I'm hoping somebody comment on or provide insight about the possible/likely outcomes if a device were to be reset while performing a Device OS OTA update.
I have some Boron devices that are currently in the field and and I would like to upgrade them to 4.2.0 (mostly for this bugfix).
The (potentially) spicy bit: The devices have hardware watchdogs which will toggle the RESET line if loop()
doesn't complete at least once every 30s AND... the devices are expensive to access (i.e. cross country flights, lodging, engineer's time, etc.). Thus, bricking isn't a good option.
My application is compiled with SYSTEM_THREAD(ENABLED)
, but my understanding is that some/all of the Device OS update occurs in Safe Mode.
My assumption is that Safe Mode doesn't run my loop()
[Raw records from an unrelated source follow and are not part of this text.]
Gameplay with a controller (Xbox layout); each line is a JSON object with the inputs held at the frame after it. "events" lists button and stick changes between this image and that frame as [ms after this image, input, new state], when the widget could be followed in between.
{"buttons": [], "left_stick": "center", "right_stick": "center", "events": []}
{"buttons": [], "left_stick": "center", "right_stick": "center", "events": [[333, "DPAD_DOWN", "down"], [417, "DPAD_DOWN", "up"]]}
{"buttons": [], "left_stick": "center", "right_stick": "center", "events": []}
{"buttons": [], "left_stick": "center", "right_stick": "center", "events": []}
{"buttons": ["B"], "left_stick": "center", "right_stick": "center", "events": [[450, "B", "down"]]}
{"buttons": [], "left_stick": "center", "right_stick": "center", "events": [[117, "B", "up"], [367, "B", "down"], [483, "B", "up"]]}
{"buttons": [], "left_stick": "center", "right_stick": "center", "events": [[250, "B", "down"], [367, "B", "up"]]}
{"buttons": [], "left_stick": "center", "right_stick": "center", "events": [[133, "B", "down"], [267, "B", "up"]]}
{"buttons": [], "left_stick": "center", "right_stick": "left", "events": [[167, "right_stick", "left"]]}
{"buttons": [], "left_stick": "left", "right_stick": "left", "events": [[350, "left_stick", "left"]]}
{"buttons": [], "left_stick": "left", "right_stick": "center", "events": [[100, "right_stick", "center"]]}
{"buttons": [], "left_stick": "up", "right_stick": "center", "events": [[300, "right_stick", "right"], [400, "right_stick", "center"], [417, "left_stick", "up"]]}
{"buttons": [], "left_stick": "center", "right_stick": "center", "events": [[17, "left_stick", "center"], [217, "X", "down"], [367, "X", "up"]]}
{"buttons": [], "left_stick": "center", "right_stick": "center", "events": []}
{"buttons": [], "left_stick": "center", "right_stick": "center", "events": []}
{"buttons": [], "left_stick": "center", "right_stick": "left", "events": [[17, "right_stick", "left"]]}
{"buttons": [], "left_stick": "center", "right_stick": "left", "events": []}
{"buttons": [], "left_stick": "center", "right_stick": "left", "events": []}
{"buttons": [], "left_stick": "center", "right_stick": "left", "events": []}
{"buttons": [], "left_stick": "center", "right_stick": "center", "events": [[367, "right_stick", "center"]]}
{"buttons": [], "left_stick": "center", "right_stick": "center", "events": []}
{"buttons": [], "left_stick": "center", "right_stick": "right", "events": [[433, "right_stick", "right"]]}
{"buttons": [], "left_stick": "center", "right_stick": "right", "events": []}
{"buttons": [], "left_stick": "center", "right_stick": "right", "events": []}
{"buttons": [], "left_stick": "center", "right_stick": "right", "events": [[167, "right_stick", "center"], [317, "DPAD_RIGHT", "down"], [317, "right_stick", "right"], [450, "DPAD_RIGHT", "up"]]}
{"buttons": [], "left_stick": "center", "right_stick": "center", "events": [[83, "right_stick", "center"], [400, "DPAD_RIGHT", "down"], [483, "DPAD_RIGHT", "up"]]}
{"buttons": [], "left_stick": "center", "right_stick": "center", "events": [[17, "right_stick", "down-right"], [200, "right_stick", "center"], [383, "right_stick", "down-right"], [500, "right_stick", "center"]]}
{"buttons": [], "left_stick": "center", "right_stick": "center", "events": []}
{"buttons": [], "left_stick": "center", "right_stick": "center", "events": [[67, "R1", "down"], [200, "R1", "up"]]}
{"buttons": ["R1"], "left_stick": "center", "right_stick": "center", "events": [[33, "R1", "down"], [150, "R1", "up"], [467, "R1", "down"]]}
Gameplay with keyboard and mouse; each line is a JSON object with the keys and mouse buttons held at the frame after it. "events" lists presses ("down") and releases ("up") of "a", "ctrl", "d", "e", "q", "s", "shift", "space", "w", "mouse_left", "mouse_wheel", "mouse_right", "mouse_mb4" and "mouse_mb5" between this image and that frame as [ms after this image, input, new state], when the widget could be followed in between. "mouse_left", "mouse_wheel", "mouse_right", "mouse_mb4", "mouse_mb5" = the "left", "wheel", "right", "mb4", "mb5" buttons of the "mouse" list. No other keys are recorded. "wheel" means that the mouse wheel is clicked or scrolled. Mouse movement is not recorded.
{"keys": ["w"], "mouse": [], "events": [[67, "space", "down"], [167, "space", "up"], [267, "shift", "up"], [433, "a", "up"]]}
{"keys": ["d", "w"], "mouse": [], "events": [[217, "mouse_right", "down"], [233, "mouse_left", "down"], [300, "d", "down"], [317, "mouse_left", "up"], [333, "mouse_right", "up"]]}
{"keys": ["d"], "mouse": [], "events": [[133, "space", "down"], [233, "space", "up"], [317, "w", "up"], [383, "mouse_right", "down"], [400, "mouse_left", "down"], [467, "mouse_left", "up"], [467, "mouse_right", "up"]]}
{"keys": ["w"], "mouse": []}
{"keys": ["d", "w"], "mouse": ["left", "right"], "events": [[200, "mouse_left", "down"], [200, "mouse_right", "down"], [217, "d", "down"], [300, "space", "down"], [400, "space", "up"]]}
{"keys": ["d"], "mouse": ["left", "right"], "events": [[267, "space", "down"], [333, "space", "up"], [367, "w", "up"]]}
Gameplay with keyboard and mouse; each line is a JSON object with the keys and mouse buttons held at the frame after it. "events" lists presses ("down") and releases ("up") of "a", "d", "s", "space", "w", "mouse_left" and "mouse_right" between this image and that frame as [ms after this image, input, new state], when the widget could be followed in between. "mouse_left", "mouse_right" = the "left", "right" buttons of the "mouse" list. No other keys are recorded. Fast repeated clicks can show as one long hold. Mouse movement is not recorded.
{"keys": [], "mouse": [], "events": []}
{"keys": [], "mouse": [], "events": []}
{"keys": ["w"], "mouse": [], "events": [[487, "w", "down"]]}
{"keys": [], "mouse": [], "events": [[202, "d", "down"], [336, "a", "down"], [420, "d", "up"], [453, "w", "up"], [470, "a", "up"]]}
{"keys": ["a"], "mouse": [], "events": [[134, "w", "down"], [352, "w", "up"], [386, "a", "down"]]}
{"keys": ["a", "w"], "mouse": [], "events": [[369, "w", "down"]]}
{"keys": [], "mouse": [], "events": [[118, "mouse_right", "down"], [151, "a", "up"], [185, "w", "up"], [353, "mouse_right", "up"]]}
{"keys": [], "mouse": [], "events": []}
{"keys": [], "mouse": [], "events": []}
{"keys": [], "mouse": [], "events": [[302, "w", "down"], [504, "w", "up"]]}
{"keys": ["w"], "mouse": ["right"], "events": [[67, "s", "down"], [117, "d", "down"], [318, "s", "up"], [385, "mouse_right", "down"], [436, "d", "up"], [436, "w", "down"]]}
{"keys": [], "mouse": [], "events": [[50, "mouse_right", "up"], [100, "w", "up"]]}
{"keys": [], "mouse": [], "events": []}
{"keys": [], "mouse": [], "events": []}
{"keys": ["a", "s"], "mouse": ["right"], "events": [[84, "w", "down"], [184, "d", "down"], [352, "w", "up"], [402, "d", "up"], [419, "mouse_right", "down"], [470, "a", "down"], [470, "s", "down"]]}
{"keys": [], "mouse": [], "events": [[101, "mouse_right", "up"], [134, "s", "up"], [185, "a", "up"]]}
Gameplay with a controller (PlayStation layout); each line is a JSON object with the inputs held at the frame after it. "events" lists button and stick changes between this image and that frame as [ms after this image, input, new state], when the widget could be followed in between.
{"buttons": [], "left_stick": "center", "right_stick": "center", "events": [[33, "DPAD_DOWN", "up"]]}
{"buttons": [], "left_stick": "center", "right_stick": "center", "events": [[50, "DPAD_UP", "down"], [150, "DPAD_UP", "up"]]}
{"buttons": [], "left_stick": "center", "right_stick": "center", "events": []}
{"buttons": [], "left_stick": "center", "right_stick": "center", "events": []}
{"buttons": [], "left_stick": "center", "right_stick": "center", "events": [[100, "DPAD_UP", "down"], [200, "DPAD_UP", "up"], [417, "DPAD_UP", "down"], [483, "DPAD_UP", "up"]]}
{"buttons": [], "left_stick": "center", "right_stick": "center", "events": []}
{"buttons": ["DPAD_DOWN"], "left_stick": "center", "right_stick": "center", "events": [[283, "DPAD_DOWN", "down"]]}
, but I haven't found much documentation on Safe Mode to confirm this. Is this an accurate assumption?
So, if my 30s countdown timer starts ticking as soon as loop()
is no longer being called, what's the (rough/handwavy, I understand this could be difficult to put a figure on) probability of the device becoming bricked if RESET is toggled? I hope, for example, that system and user updates have a "double-buffer-like" arrangement where the critical operation(s) are actually quite small and fast, but I haven't looked under the hood to see how it's done. But I would also hazard a guess that each device device doesn't have two full sets of Device OS + user application, and that the bootloader isn't smart enough to fall back to a known good combination after failing N times if one set were to be corrupted... but gosh, would I love to be wrong!
Thanks.